### The problem
Pick up the passage about psychiatrist Samuel Klagsbrun's work in a cancer unit for terminal patients and continue it past its final sentence.

### Quoted passage
━━━━━━━━━━━━━━━━━━━━━━━━━━━━━━

New York Psychiatrist Samuel Klagsbrun, 36, believes that the atmosphere in a death ward can be made at least reasonably tolerable. He tested his thesis in a 21-year demonstration project at Yale New Haven Hospital in Connecticut, where he was consulting psychiatrist in a small cancer-research unit filled with terminal cases. When he arrived, he found the morale of both staff and patients abysmal. The doctors and nurses considered the patients "walking dead"; the patients grumbled constantly about "uncaring" doctors, "unavailable" nurses, and experimental drugs that they thought were being used on them as if they were guinea pigs.
No China Vase. Klagsbrun decided first to minister to the psychological needs of the unit as a whole rather than any individual. He did this by giving particularly careful attention to the nurses, since their influence on the patients was pervasive. In a series of group discussions, he was able to make the nurses believe that, despite their feelings of futility, they were performing a crucial if difficult duty. Most important of all, Klagsbrun encouraged the nurses to look upon the patients in a more realistic and candid way. Death, he insisted, should not be treated like a delicate china vase; nor, he adds, should patients be considered as all that fragile, even though death hangs over them.

━━━━━━━━━━━━━━━━━━━━━━━━━━━━━━

### Dataset
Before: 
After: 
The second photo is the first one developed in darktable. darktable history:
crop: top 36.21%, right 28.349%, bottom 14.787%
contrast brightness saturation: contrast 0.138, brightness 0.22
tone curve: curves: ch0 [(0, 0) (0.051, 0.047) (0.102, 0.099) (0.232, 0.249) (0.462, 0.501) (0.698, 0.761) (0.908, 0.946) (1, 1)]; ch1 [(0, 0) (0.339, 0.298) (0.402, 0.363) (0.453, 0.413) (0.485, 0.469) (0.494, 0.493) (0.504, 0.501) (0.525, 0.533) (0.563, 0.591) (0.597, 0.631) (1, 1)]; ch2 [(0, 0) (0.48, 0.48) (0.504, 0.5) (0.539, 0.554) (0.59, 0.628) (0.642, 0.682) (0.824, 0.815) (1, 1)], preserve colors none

━━━━━━━━━━━━━━━━━━━━━━━━━━━━━━

### Exercise response
His program to "revolutionize ward culture" had an unmistakable impact. Told to deal more firmly with whimsical requests, which are actually signs of anxiety, the nurses talked bluntly to troublesome patients. "Mrs. Jones," a nurse would say, "you really don't need that bedpan again, do you?" The free-and-easy approach had its understanding and mellow side. Sensing that a patient was particularly troubled, a nurse would ask if she could help, even if her charge had not rung for aid.
As it happened, the spirit of open communication in the ward created a new problem: the patients started asking "Am I going to die?" Klagsbrun's recommendation: each patient should be handled in a straightforward manner, but one that he could most easily accept. Often the patient himself provided the clue as to how the question should be answered. When one told Klagsbrun, "Doc, I've never felt better," the psychiatrist knew that the man needed to delude himself about the true nature of his condition and could not cope with the truth. On the other hand, Klagsbrun felt that if the patient talked objectively about his pain, he was craving for honesty and could be told about the inevitability of death.